▶ **Task brief**
At the line containing "<source format=v>", begin setting down the entries exactly, and stop only after the last line.

▶ **Data to process**
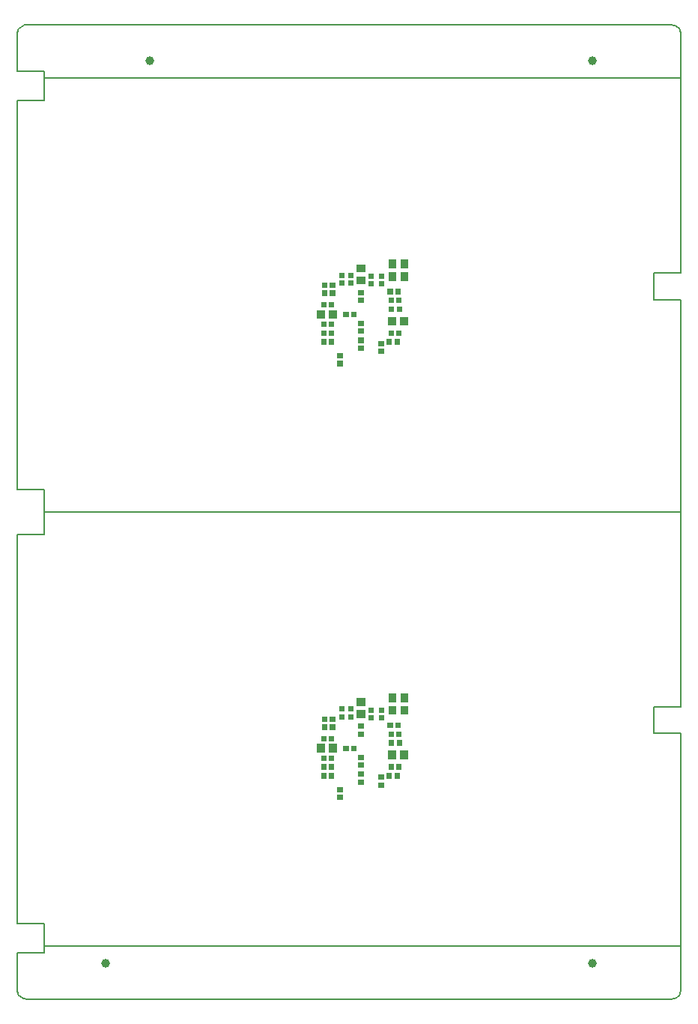
<source format=gbr>
*
%FSLAX26Y26*%
%MOIN*%
%ADD10R,0.023622X0.023622*%
%ADD11R,0.035433X0.035433*%
%ADD12C,0.005906*%
%ADD13C,0.039370*%
%IPPOS*%
%LNgbp*%
%LPD*%
G75*
G54D10*
X1663780Y1176378D02*
Y1177953D01*
X1698425Y1176378D02*
Y1177953D01*
X1368504Y1243307D02*
Y1244882D01*
X1403150Y1243307D02*
Y1244882D01*
X1399213Y991339D02*
Y992913D01*
X1364567Y991339D02*
Y992913D01*
X1462992Y1113386D02*
Y1114961D01*
X1497638Y1113386D02*
Y1114961D01*
X1659843Y1215748D02*
Y1217323D01*
X1694488Y1215748D02*
Y1217323D01*
X1665748Y1137008D02*
Y1138583D01*
X1700394Y1137008D02*
Y1138583D01*
X1399213Y1070079D02*
Y1071654D01*
X1364567Y1070079D02*
Y1071654D01*
Y1030709D02*
Y1032283D01*
X1399213Y1030709D02*
Y1032283D01*
Y1156693D02*
Y1158268D01*
X1364567Y1156693D02*
Y1158268D01*
X1698425Y1030709D02*
Y1032283D01*
X1663780Y1030709D02*
Y1032283D01*
X1690551Y991339D02*
Y992913D01*
X1655906Y991339D02*
Y992913D01*
X1368504Y1207874D02*
Y1209449D01*
X1403150Y1207874D02*
Y1209449D01*
G54D11*
X1351378Y1112205D02*
Y1116142D01*
X1404528Y1112205D02*
Y1116142D01*
X1670276Y1336614D02*
Y1340551D01*
X1723425Y1336614D02*
Y1340551D01*
Y1281496D02*
Y1285433D01*
X1670276Y1281496D02*
Y1285433D01*
X1720472Y1082677D02*
Y1086614D01*
X1667323Y1082677D02*
Y1086614D01*
X1527559Y1266732D02*
X1531496D01*
X1527559Y1319882D02*
X1531496D01*
G54D10*
X1618307Y985827D02*
X1619882D01*
X1618307Y951181D02*
X1619882D01*
X1483465Y1254331D02*
X1485039D01*
X1483465Y1288976D02*
X1485039D01*
X1444094D02*
X1445669D01*
X1444094Y1254331D02*
X1445669D01*
X1621260Y1250394D02*
X1622835D01*
X1621260Y1285039D02*
X1622835D01*
X1574016D02*
X1575591D01*
X1574016Y1250394D02*
X1575591D01*
X1436220Y896063D02*
X1437795D01*
X1436220Y930709D02*
X1437795D01*
X1528740Y1177559D02*
X1530315D01*
X1528740Y1212205D02*
X1530315D01*
X1528740Y964961D02*
X1530315D01*
X1528740Y999606D02*
X1530315D01*
X1528740Y1074409D02*
X1530315D01*
X1528740Y1039764D02*
X1530315D01*
X1663780Y3105512D02*
Y3107087D01*
X1698425Y3105512D02*
Y3107087D01*
X1368504Y3172441D02*
Y3174016D01*
X1403150Y3172441D02*
Y3174016D01*
X1399213Y2920472D02*
Y2922047D01*
X1364567Y2920472D02*
Y2922047D01*
X1462992Y3042520D02*
Y3044094D01*
X1497638Y3042520D02*
Y3044094D01*
X1659843Y3144882D02*
Y3146457D01*
X1694488Y3144882D02*
Y3146457D01*
X1665748Y3066142D02*
Y3067717D01*
X1700394Y3066142D02*
Y3067717D01*
X1399213Y2999213D02*
Y3000787D01*
X1364567Y2999213D02*
Y3000787D01*
Y2959843D02*
Y2961417D01*
X1399213Y2959843D02*
Y2961417D01*
Y3085827D02*
Y3087402D01*
X1364567Y3085827D02*
Y3087402D01*
X1698425Y2959843D02*
Y2961417D01*
X1663780Y2959843D02*
Y2961417D01*
X1690551Y2920472D02*
Y2922047D01*
X1655906Y2920472D02*
Y2922047D01*
X1368504Y3137008D02*
Y3138583D01*
X1403150Y3137008D02*
Y3138583D01*
G54D11*
X1351378Y3041339D02*
Y3045276D01*
X1404528Y3041339D02*
Y3045276D01*
X1670276Y3265748D02*
Y3269685D01*
X1723425Y3265748D02*
Y3269685D01*
Y3210630D02*
Y3214567D01*
X1670276Y3210630D02*
Y3214567D01*
X1720472Y3011811D02*
Y3015748D01*
X1667323Y3011811D02*
Y3015748D01*
X1527559Y3195866D02*
X1531496D01*
X1527559Y3249016D02*
X1531496D01*
G54D10*
X1618307Y2914961D02*
X1619882D01*
X1618307Y2880315D02*
X1619882D01*
X1483465Y3183465D02*
X1485039D01*
X1483465Y3218110D02*
X1485039D01*
X1444094D02*
X1445669D01*
X1444094Y3183465D02*
X1445669D01*
X1621260Y3179528D02*
X1622835D01*
X1621260Y3214173D02*
X1622835D01*
X1574016D02*
X1575591D01*
X1574016Y3179528D02*
X1575591D01*
X1436220Y2825197D02*
X1437795D01*
X1436220Y2859843D02*
X1437795D01*
X1528740Y3106693D02*
X1530315D01*
X1528740Y3141339D02*
X1530315D01*
X1528740Y2894094D02*
X1530315D01*
X1528740Y2928740D02*
X1530315D01*
X1528740Y3003543D02*
X1530315D01*
X1528740Y2968898D02*
X1530315D01*
G54D12*
X0Y334646D02*
Y2066929D01*
X118110D01*
Y2165354D01*
X2952756D01*
Y1299213D01*
X2834646D01*
Y1181102D01*
X2952756D01*
Y236220D01*
X118110D01*
Y334646D01*
X0D01*
Y2263780D02*
Y3996063D01*
X118110D01*
Y4094488D01*
X2952756D01*
Y3228346D01*
X2834646D01*
Y3110236D01*
X2952756D01*
Y2165354D01*
X118110D01*
Y2263780D01*
X0D01*
X118110Y4094488D02*
Y4125984D01*
X0D01*
Y4291339D01*
X39370Y4330709D02*
X2913386D01*
X2952756Y4291339D02*
Y4094488D01*
X118110Y236220D02*
Y204724D01*
X0D01*
Y39370D01*
X39370Y0D02*
X2913386D01*
X2952756Y39370D02*
Y236220D01*
X0Y4291339D02*
X492Y4297546D01*
X1957Y4303598D01*
X4358Y4309344D01*
X7635Y4314639D01*
X11706Y4319351D01*
X16469Y4323363D01*
X21804Y4326573D01*
X27580Y4328902D01*
X33650Y4330291D01*
X39370Y4330709D01*
X2913386D02*
X2919593Y4330216D01*
X2925646Y4328751D01*
X2931391Y4326350D01*
X2936686Y4323073D01*
X2941398Y4319003D01*
X2945410Y4314240D01*
X2948620Y4308904D01*
X2950949Y4303129D01*
X2952338Y4297059D01*
X2952756Y4291339D01*
X0Y39370D02*
X492Y33163D01*
X1957Y27110D01*
X4358Y21365D01*
X7635Y16070D01*
X11706Y11358D01*
X16469Y7346D01*
X21804Y4136D01*
X27580Y1807D01*
X33650Y418D01*
X39370Y0D01*
X2913386D02*
X2919593Y492D01*
X2925646Y1957D01*
X2931391Y4358D01*
X2936686Y7635D01*
X2941398Y11706D01*
X2945410Y16469D01*
X2948620Y21804D01*
X2950949Y27580D01*
X2952338Y33650D01*
X2952756Y39370D01*
G54D13*
X590551Y4173228D03*
X2559055D03*
X393701Y157480D03*
X2559055D03*
M02*

</source>
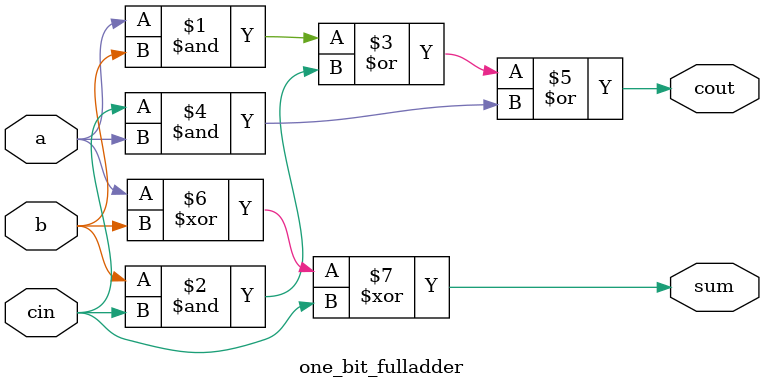
<source format=v>
module top_module (
    input [3:0] x,
    input [3:0] y, 
    output [4:0] sum);
    wire[4:0] cout;

    one_bit_fulladder instance1(x[0], y[0], 0, cout[0], sum[0]);
    one_bit_fulladder instance2(x[1], y[1], cout[0], cout[1], sum[1]);
    one_bit_fulladder instance3(x[2], y[2], cout[1], cout[2], sum[2]);
    one_bit_fulladder instance4(x[3], y[3], cout[2], sum[4], sum[3]);
  
endmodule

module one_bit_fulladder(input a, b, cin, output cout, sum);
    assign cout = a&b|b&cin|cin&a;
    assign sum = a^b^cin;
endmodule
    

</source>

▶ **Exercise solution**
<source format=v>
module top_module (
    input [3:0] x,
    input [3:0] y, 
    output [4:0] sum);
    wire[4:0] cout;

    one_bit_fulladder instance1(x[0], y[0], 0, cout[0], sum[0]);
    one_bit_fulladder instance2(x[1], y[1], cout[0], cout[1], sum[1]);
    one_bit_fulladder instance3(x[2], y[2], cout[1], cout[2], sum[2]);
    one_bit_fulladder instance4(x[3], y[3], cout[2], sum[4], sum[3]);
  
endmodule

module one_bit_fulladder(input a, b, cin, output cout, sum);
    assign cout = a&b|b&cin|cin&a;
    assign sum = a^b^cin;
endmodule
    

</source>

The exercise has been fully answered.